Ф. Буслаев, которому принадлежит данная характеристика, считал такое слово «художественным образом» в противоположность «условному знаку». А. Потебня, принимая это положение, ищет к нему научный подход. Понятие внутренней формы является, согласно О. Преснякову, этапным моментом в выработке методологических основ научного исследования слова как средоточия «всего великого и святого».

Известно, что А. Потебня мыслил поэтическое произведение по аналогии со словом. За это его упрекали в упрощенном и облегченном понимании художественного образа. Этот упрек кажется несколько неожиданным; ученого могли бы скорее упрекнуть в том, что слово он представляет по-буслаевски, по аналогии с художественным образом. Проводя аналогию между словом, мыслимым как элементарный художественный образ, и собственно поэтическим произведением, А. Потебня не покидает почвы поэзии.

Введение категории внутренней формы изменяло достаточно радикально представление о взаимном отношении поэтического произведения и действительности. «Дуализм в понимании формы и содержания, – пишет О. Пресняков, – нередко вел к упрощению связей между литературой и действительностью. Одни отождествляли действительность и «содержание», пытались фактически свести к нему суть литературы. Другие понимали литературу вообще как ирреальный мир условных форм, имеющих свои, не связанные с действительностью соотношения и закономерности» (стр. 85 – 86). Между действительностью и поэтическим произведением А. Потебня предполагал «третий компонент» – «представление о действительности» или поэтическую мысль. В художественном произведении, таким образом, А, Потебня, по его собственному выражению, находил «те же самые стихии, что и в слове»: содержание (идею), внутреннюю форму (поэтическое представление) и внешнюю форму, объективирующую художественный образ.
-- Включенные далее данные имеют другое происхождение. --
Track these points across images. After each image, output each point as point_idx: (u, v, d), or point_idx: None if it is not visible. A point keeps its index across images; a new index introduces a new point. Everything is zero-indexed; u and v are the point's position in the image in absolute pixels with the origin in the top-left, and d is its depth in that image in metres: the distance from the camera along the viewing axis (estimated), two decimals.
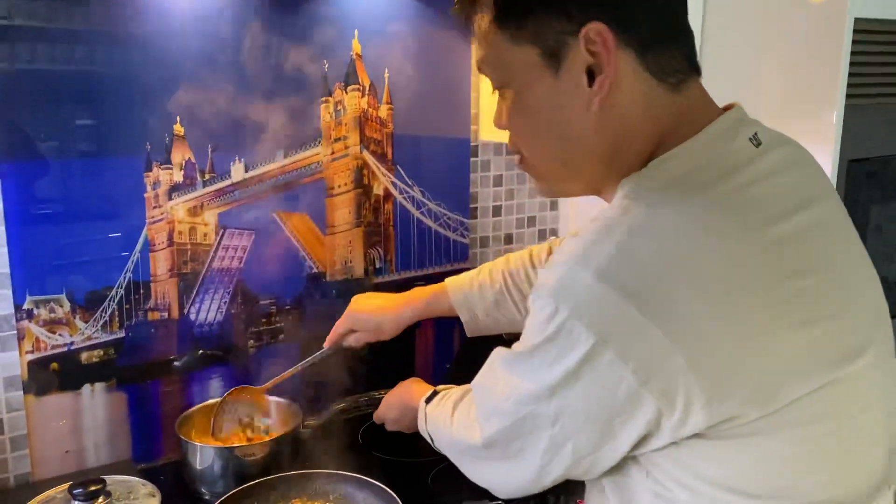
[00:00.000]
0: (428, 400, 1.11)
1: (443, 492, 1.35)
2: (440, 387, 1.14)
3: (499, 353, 0.85)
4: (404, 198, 1.66)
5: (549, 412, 0.76)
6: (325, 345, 1.34)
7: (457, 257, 1.76)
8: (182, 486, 1.34)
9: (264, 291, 1.53)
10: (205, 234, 1.45)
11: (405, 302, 1.29)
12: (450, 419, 1.00)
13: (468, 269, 1.75)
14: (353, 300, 1.34)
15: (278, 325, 1.56)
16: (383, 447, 1.50)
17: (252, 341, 1.53)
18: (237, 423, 1.40)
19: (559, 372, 0.74)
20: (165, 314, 1.43)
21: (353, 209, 1.60)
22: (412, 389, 1.24)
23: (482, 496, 1.12)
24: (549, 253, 1.23)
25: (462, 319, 1.24)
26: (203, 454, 1.31)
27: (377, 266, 1.66)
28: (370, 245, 1.64)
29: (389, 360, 1.61)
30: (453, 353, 1.78)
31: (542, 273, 0.77)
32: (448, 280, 1.28)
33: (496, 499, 1.08)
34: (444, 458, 1.47)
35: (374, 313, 1.30)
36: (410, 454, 1.51)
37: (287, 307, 1.56)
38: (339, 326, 1.33)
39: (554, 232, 1.92)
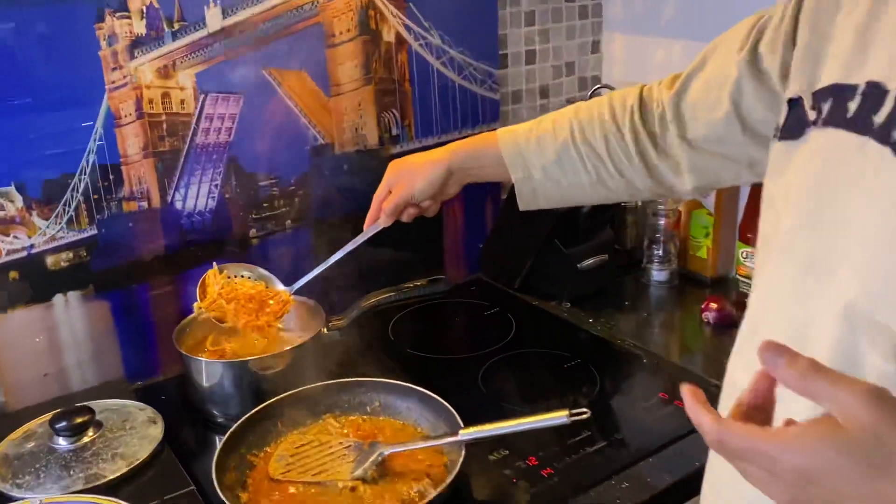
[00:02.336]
0: None
1: (497, 395, 1.14)
2: None
3: None
4: (420, 45, 1.36)
5: None
6: (367, 224, 1.06)
7: (486, 118, 1.48)
8: (188, 407, 1.12)
9: (262, 169, 1.26)
10: (182, 101, 1.16)
11: (450, 154, 1.02)
12: None
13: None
14: (392, 163, 1.06)
15: (283, 209, 1.30)
16: (418, 343, 1.29)
17: (254, 230, 1.28)
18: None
19: None
20: (145, 204, 1.17)
21: (361, 62, 1.31)
22: None
23: (535, 399, 0.90)
24: (641, 100, 0.92)
25: (513, 178, 0.97)
26: (210, 371, 1.08)
27: (393, 133, 1.38)
28: (384, 107, 1.36)
29: (416, 242, 1.36)
30: (486, 231, 1.53)
31: None
32: (499, 130, 1.00)
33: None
34: (493, 354, 1.26)
35: (424, 170, 1.02)
36: (450, 350, 1.29)
37: (291, 187, 1.30)
38: (382, 194, 1.04)
39: (596, 80, 1.63)
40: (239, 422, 0.98)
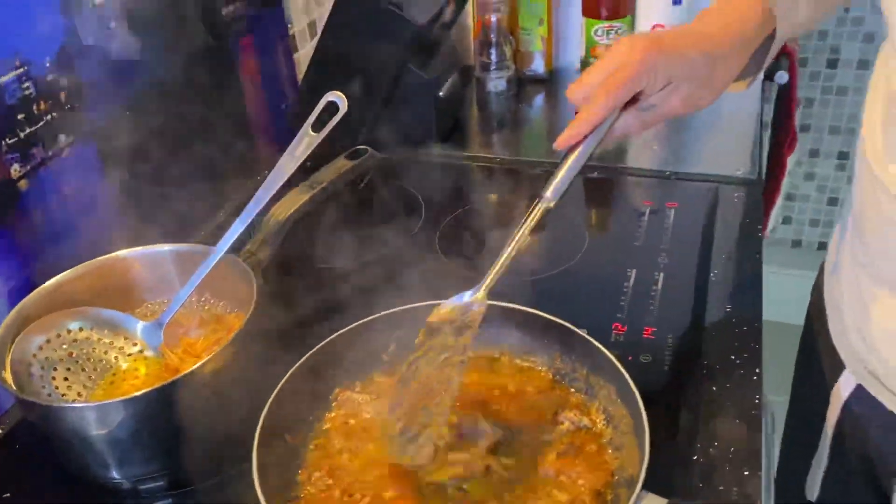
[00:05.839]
0: None
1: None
2: None
3: None
4: None
5: None
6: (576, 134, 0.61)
7: None
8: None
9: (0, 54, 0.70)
10: None
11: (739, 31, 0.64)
12: None
13: None
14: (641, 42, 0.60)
15: (48, 118, 0.75)
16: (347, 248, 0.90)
17: (16, 166, 0.73)
18: None
19: None
20: None
21: None
22: None
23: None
24: None
25: (778, 31, 0.66)
26: (111, 413, 0.61)
27: None
28: None
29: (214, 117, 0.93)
30: (285, 84, 1.13)
31: None
32: None
33: None
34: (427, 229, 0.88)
35: (692, 36, 0.62)
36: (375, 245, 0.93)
37: (49, 77, 0.75)
38: (631, 75, 0.59)
39: None
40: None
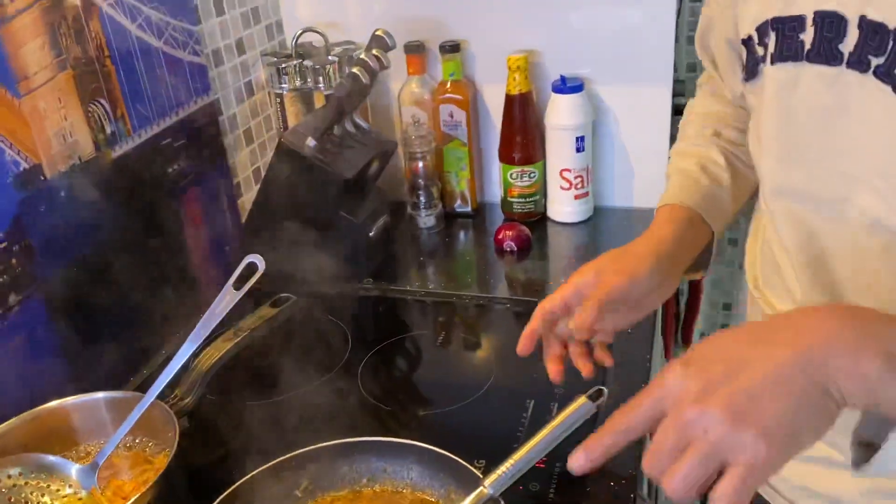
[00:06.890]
0: None
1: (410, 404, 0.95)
2: None
3: None
4: (111, 5, 0.99)
5: None
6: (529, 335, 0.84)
7: (198, 90, 1.17)
8: None
9: None
10: None
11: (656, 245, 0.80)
12: None
13: (211, 105, 1.19)
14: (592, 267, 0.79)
15: (3, 279, 0.85)
16: (265, 389, 0.99)
17: None
18: None
19: None
20: None
21: (48, 40, 0.89)
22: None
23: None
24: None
25: (715, 231, 0.82)
26: None
27: (108, 131, 1.00)
28: (89, 98, 0.96)
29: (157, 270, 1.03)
30: (229, 233, 1.24)
31: None
32: (671, 202, 0.83)
33: None
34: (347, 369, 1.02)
35: (644, 257, 0.78)
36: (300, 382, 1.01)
37: (2, 245, 0.85)
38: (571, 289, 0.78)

Вместо двучленной связи: «действительность ↔ художественное произведение» – у А. Потебни получается трехчленная: «действительность ↔ поэтическая мысль ↔ художественное произведение». Поэтическое произведение А. Потебня, следовательно, представляет как бы на границе между собственно литературой и действительностью. Вследствие этого, пишет О. Пресняков, «появлялась возможность увидеть конкретные соотношения и различия между действительностью «обычной» и «художественной», осознанной поэтически, понять условно-знаковую сторону художественного произведения. А главное, конечно, осмыслялась диалектика и динамика деятельных процессов жизни искусства слова, обозначались пути исторического подхода к его возникновению и развитию» (стр. 88).

«Во всяком искусстве, – писал А. Потебня, – есть своя условная неправда, которая, кроме личных ошибок, составляет природу этого искусства и, стало быть, с другой точки зрения, есть высшая правда» (стр. 89). Искусство с точки зрения действительности – условность и, следовательно, неправда. Но ведь и «другая точка зрения», с которой эта условность предстает как «высшая правда», также – в силу своей причастности искусству – условна. А. Потебня, таким образом, ставит вопрос: почему «другая точка зрения» становится авторитетной для действительности? На этот вопрос и отвечает внутренняя форма. Будучи компонентом художественного произведения, она является вместе с тем и компонентом самой действительности, сопрягает в себе закономерности искусства и действительности.

Точка зрения А. Потебни позволяет извлечь один из фундаментальных вопросов эстетики – вопрос взаимосвязи искусства и действительности – из умозрительной сферы и поставить его на конкретную почву: искусство – не локальный «сектор» действительности, искусство с действительностью – всегда в состоянии взаимного перехода друг в друга.

Весь круг вопросов, интересовавших А. Потебню: актуализация произведения отдаленного прошлого в современности, рассмотрение поэтического образа как «чистой деятельности», соотношение образных и безобразных элементов в нем и многое другое, – неизменно вращается вокруг проблемы соотношения искусства и действительности как своего центра, а эта проблема неразрешима без категории внутренней формы.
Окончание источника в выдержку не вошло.